Task brief
Please copy out the stretch of the material below from the line containing "Rank the series" through the line containing "ADMINISTRACION DE BASES", both lines included, exactly as they appear and with nothing else.

Information provided

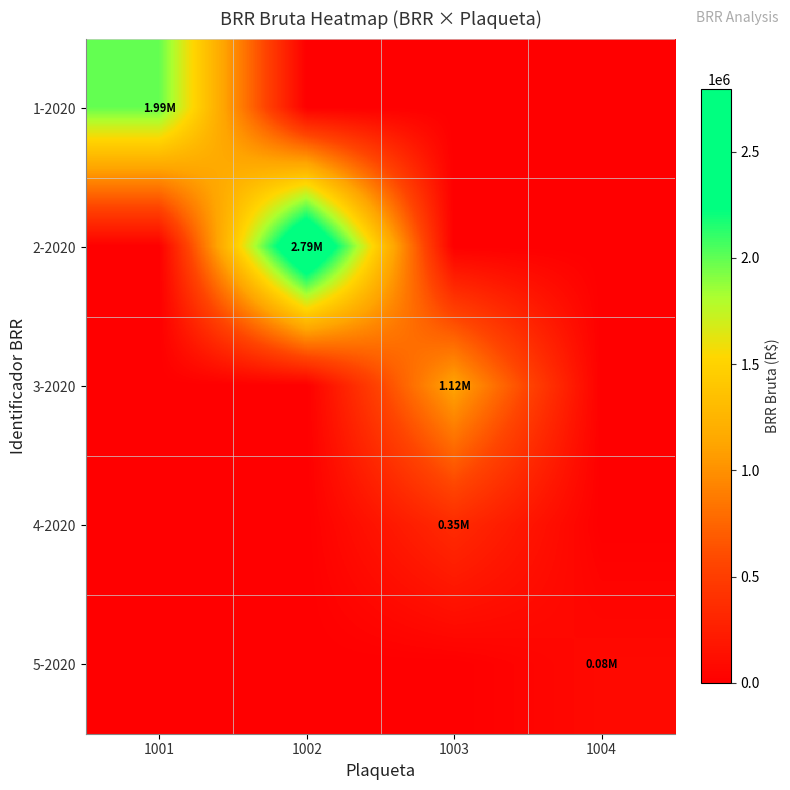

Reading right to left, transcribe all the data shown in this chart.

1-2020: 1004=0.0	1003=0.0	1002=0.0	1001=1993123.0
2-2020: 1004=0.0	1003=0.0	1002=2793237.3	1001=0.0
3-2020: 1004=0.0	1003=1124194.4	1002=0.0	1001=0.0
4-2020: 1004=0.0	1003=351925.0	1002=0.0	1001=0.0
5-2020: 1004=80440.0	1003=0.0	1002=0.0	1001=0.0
==
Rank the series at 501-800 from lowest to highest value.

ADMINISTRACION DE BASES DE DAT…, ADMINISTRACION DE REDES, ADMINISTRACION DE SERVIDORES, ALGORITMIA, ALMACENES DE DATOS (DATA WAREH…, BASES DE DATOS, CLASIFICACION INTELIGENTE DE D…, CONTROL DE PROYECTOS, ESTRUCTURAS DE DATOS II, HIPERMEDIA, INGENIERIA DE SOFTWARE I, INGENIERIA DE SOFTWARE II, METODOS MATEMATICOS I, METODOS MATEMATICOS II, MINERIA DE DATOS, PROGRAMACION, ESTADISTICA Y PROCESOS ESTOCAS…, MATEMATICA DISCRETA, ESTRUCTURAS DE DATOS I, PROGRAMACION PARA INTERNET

Exercise response
Rank the series at 501-800 from lowest to highest value.

ADMINISTRACION DE BASES DE DAT…, ADMINISTRACION DE REDES, ADMINISTRACION DE SERVIDORES, ALGORITMIA, ALMACENES DE DATOS (DATA WAREH…, BASES DE DATOS, CLASIFICACION INTELIGENTE DE D…, CONTROL DE PROYECTOS, ESTRUCTURAS DE DATOS II, HIPERMEDIA, INGENIERIA DE SOFTWARE I, INGENIERIA DE SOFTWARE II, METODOS MATEMATICOS I, METODOS MATEMATICOS II, MINERIA DE DATOS, PROGRAMACION, ESTADISTICA Y PROCESOS ESTOCAS…, MATEMATICA DISCRETA, ESTRUCTURAS DE DATOS I, PROGRAMACION PARA INTERNET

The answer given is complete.